Yes. When you report something to the police, they may ask you to make a ‘witness statement’, which explains the facts of what happened. They involve a police officer asking you questions, writing about what happened, printing it out, then asking you to check and sign it. This is kept by the police and you don’t usually get a copy.

The police might also ask if you want to write a ‘victim personal statement’, which they might help you write to gives you a chance to talk about the impact of the crime on you.

A personal impact statement is different and you have complete control over what to put in it or who to send it to.

What Should I Write About?

Its useful to include your name, date of birth, address and the date. Other than that you can write anything you want.

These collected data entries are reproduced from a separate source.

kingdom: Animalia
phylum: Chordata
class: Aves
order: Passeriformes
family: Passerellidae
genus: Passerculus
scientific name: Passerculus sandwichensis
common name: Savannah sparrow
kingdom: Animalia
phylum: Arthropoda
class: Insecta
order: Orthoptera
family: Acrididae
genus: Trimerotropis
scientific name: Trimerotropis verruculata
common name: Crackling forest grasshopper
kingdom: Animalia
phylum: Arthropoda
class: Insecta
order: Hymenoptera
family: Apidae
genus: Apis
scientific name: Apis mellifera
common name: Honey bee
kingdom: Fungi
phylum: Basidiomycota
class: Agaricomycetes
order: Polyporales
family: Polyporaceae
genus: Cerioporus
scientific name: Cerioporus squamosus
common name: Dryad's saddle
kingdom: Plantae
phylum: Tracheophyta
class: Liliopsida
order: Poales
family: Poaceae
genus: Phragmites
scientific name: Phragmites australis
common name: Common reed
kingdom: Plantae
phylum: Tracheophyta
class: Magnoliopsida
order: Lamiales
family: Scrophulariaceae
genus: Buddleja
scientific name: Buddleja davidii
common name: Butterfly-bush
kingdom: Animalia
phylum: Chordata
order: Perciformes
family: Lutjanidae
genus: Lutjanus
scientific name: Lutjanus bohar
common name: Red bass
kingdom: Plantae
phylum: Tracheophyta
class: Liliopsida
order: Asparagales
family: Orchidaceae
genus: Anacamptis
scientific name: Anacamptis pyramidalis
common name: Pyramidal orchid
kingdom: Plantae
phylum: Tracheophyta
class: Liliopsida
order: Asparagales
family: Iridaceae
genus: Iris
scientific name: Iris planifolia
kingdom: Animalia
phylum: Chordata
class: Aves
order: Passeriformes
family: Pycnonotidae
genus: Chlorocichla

With that said, there are things someone dealing with your case will find it useful to know, such as changes to your life as a result of the abuse. Examples of these changes that some victims have told us about include feeling stressed all the time, not feeling able to leave the house, drinking more to cope, avoiding having anyone to visit or insomnia.

These questions might help you think about the different things you could write about:


Has the abuse changed how safe you feel with people or certain situations?

This may involve trusting people less, feeling less safe in or near your home or being out at night.


Has the abuse affected your physical health?

This may include injuries, new health conditions or health problems getting worse.


Has the abuse affected your mental wellbeing?

This may include feeling stressed, anxious, low self worth, not being able to ‘switch off’, changed eating habits, feeling the future is bleak, feeling you want to hurt yourself or thinking about suicide.


Has the abuse impacted your ability to find or carry on with work, volunteering or other activities?


Do you feel more or less isolated now than before the abuse began?

This could include changes to your relationship with friends, family or partners.


– Has the abuse impacted on you financially?

This may be because of having to change the way you travel, paying for repairs, medical costs or the stress affecting your work.


Has the abuse affected your use of alcohol or drugs (prescription or recreational)?

This may include using alcohol or drugs to cope with stress, to sleep or to escape.


Has the abuse stopped you doing the things you want to?

This may include going out, listening to TV or music when you want, using public transport or avoiding going home.